La route DJ137 depuis Odorheiu Secuiesc est souvent bien abîmée à la sortie de l’hiver. Vous roulez pendant une quarantaine de minutes en évitant les nids-de-poule, et le paysage devient soudain très sec. Dârjiu apparaît au bout d’une ligne droite. C’est une grande église blanche ceinturée par un mur de pierre massif au milieu des maisons villageoises.
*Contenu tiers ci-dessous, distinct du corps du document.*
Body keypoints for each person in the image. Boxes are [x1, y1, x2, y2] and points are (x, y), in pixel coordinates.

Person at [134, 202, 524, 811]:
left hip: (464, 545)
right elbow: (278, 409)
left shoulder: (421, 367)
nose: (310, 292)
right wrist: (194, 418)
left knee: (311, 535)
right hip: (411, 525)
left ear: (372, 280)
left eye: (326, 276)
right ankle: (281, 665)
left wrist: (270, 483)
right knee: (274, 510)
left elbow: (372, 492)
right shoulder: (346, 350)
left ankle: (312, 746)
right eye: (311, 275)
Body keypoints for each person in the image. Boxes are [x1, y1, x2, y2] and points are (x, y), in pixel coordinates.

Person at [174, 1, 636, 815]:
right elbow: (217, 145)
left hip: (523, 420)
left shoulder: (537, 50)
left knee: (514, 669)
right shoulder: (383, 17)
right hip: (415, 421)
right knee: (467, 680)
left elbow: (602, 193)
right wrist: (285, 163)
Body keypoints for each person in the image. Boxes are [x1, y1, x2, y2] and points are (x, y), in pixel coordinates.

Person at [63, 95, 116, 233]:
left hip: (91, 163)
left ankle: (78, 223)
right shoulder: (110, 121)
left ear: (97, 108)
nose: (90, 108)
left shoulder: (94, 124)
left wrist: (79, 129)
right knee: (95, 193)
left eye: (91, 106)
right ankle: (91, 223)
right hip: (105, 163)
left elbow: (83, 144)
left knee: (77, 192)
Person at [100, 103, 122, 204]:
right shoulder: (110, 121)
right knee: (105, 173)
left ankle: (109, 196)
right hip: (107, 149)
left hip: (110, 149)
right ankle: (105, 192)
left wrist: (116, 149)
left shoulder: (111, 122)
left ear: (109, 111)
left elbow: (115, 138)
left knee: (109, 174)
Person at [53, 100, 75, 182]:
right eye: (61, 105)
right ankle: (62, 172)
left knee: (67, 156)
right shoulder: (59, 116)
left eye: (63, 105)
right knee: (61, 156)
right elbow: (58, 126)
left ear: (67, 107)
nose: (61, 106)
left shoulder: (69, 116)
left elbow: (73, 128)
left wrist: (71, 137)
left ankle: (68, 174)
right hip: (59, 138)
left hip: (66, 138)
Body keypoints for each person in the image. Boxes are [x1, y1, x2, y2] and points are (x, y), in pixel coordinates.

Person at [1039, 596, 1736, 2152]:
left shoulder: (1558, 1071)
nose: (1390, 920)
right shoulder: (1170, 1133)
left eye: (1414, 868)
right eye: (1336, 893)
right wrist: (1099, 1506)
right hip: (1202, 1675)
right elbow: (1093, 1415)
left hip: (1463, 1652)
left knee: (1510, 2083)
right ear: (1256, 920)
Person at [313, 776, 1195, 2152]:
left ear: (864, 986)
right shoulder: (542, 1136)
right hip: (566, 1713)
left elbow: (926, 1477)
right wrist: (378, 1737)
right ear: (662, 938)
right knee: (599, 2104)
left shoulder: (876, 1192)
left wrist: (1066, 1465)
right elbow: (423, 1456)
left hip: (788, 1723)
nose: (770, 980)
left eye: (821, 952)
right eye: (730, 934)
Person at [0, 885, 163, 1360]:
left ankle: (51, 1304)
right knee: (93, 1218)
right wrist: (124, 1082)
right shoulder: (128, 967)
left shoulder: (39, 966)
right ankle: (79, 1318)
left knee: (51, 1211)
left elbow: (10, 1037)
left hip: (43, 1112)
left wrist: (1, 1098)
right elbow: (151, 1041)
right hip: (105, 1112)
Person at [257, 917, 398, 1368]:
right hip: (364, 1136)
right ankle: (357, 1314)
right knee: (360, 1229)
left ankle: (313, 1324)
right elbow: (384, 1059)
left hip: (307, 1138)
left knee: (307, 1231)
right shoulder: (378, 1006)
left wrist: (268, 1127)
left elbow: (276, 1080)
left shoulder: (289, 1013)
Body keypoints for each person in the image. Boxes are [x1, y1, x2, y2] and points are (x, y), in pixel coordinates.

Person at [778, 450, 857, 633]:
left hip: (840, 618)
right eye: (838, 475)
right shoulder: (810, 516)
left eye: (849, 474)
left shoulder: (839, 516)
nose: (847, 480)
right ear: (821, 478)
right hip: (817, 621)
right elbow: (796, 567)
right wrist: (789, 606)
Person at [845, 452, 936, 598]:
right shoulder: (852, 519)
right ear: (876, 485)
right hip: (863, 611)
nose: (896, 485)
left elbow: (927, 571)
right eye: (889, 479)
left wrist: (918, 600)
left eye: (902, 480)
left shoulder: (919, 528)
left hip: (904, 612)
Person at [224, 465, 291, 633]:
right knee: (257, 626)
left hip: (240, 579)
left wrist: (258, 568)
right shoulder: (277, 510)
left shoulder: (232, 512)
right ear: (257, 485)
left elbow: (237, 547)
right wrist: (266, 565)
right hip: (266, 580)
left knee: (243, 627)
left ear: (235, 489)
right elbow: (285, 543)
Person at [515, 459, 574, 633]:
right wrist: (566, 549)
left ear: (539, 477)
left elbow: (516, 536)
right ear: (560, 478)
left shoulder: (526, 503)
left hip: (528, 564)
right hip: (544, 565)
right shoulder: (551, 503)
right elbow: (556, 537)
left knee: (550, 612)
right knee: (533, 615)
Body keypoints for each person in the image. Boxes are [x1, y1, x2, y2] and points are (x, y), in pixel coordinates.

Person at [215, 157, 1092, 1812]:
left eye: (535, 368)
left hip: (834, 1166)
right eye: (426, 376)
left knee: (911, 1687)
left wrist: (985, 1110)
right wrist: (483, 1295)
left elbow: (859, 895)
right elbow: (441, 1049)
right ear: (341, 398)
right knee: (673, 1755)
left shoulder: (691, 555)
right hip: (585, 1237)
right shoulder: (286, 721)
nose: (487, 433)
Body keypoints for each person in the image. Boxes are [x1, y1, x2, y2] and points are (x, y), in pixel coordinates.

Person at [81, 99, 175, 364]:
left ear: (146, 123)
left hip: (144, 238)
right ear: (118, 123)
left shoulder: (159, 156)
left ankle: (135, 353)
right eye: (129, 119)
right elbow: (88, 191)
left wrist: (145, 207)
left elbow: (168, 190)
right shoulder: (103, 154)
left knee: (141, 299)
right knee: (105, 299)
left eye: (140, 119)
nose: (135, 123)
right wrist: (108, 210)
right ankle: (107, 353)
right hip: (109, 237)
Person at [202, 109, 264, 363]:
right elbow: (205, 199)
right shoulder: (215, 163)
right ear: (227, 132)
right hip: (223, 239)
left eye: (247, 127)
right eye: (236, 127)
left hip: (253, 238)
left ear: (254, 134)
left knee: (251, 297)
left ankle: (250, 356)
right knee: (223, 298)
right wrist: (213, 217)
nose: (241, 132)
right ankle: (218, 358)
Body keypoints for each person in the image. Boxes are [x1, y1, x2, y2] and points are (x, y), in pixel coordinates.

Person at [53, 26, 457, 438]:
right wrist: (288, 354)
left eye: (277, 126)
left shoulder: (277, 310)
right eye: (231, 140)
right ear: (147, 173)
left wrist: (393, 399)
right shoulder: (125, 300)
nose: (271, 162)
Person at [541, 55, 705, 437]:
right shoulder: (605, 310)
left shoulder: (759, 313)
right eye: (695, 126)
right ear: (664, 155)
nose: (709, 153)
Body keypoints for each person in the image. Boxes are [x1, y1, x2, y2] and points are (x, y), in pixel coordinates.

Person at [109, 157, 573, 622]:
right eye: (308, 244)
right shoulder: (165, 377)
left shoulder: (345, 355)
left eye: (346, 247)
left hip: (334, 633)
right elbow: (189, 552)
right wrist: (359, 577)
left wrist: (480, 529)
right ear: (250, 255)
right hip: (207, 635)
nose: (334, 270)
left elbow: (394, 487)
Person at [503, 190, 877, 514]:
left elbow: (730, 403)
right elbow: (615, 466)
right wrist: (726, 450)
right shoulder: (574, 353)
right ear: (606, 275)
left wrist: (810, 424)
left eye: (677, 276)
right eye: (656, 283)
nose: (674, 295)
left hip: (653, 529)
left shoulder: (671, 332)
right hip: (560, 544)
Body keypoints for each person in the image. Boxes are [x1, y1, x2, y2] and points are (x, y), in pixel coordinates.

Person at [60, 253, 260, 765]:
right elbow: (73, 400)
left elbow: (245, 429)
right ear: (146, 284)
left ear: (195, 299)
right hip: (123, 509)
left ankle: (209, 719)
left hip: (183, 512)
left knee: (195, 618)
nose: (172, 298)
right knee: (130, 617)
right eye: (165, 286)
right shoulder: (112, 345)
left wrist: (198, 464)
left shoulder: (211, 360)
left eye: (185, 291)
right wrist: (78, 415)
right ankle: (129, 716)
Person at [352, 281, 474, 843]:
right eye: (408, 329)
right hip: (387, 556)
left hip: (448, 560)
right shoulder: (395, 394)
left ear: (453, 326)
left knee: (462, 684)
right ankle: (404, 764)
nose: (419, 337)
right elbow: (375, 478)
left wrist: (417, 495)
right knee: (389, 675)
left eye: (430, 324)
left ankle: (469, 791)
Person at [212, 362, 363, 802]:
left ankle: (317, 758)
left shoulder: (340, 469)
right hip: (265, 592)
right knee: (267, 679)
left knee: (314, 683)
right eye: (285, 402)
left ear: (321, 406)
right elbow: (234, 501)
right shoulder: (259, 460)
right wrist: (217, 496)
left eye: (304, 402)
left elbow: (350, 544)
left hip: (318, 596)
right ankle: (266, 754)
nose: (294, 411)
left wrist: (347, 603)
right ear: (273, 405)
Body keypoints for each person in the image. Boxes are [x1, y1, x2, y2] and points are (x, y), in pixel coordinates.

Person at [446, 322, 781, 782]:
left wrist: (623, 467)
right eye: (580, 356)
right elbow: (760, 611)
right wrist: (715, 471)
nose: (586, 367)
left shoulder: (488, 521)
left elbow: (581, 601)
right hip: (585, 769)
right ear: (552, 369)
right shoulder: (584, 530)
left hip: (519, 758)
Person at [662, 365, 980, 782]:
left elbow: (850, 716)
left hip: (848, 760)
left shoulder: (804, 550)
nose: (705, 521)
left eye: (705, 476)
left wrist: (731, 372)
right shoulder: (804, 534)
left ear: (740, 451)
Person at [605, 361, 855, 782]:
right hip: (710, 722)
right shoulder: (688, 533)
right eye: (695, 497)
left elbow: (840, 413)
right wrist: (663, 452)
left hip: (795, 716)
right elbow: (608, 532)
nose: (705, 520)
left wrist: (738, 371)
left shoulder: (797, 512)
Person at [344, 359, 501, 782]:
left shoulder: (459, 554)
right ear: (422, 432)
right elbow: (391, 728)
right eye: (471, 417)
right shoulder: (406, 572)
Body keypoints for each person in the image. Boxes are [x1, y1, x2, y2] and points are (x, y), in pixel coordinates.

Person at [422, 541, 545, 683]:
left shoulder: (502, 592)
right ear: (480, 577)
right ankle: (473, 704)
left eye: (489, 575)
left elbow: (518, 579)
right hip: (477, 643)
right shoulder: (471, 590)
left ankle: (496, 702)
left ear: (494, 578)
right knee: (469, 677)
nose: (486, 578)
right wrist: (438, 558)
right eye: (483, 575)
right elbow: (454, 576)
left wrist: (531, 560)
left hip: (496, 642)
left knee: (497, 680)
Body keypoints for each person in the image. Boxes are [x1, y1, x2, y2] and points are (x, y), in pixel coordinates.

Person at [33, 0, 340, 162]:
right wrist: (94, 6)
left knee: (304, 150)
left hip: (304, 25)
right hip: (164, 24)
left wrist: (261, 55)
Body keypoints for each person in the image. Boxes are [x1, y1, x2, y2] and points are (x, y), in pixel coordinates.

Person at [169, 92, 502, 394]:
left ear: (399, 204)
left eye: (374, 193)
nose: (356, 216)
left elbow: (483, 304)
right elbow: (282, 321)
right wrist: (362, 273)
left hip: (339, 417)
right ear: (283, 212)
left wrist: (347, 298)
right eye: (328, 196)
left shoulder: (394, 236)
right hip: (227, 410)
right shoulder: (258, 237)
La communauté sicule a construit ce complexe au XIIIe siècle pour se protéger, et l’UNESCO l’a classé au patrimoine mondial en 1999.

Des murs de défense adaptés au terrain

Les paysans du Moyen Âge n’avaient pas d’ingénieurs militaires. Mais les Ottomans attaquaient la région presque chaque année au XVe siècle. Ils ont donc pris l’église romane existante et ont monté des remparts tout autour pour survivre. Le résultat est brutal et efficace.

Contrairement aux immenses forteresses saxonnes qu’on visite ailleurs en Transylvanie, les murs de Dârjiu dépassent à peine les cinq mètres de haut sur certaines sections. Le village est de toute façon perché sur une colline raide. Les assaillants arrivaient déjà épuisés au pied de l’enceinte. Le système de défense reposait sur un sas étroit coincé entre deux lourdes portes en chêne. Quand les attaquants cassaient la première porte, ils se retrouvaient bloqués dans une petite cour fermée pendant que les défenseurs vidaient des chaudrons de goudron bouillant depuis le chemin de ronde supérieur, ce qui réglait le problème de l’intrusion assez rapidement sur ce flanc-là.

Les peintures sous le plâtre

La Réforme protestante a radicalement changé l’intérieur du bâtiment au XVIe siècle. Les nouveaux fidèles unitariens ont recouvert toutes les fresques catholiques avec une épaisse couche de chaux blanche. C’était la règle à l’époque. Cette couche de plâtre a ironiquement protégé les œuvres pendant trois cents ans.

En 1887, on a gratté un pan de mur par hasard et trouvé des pigments rouges. Aujourd’hui, vous pouvez voir une série de scènes intactes racontant la légende du roi Ladislas Ier de Hongrie. C’est violent et très graphique. Le roi poursuit un guerrier couman qui a enlevé une jeune fille, ils se battent à l’épée et la captive finit par trancher le tendon d’Achille de l’agresseur avec une hachette. Les villageois aimaient cette histoire sanglante parce qu’elle justifiait politiquement leurs propres guerres de frontières perpétuelles.

Logistique et accès

Oubliez les bus régionaux pour venir ici. Il faut votre propre véhicule. Garez-vous simplement sur l’herbe devant l’entrée principale car il n’y a pas de parking officiel et la rue est de toute façon assez large. Le billet d’entrée coûte 15 lei.

Vous payez directement en espèces à la personne qui vous ouvre la porte. J’y suis allé un jeudi matin fin octobre et j’ai dû appeler le numéro de téléphone affiché sur un panneau en bois à l’entrée pour que quelqu’un vienne avec les clés. La voisine est arrivée cinq minutes plus tard avec un trousseau métallique. Elle ne parlait pas vraiment anglais mais elle connaissait l’année d’abattage de chaque poutre du clocher. Avant de repartir, regardez les énormes coffres en bois alignés sous les arcades. Les familles du village y stockaient leurs céréales et leurs réserves de lard fumé pour tenir le coup en cas de siège prolongé.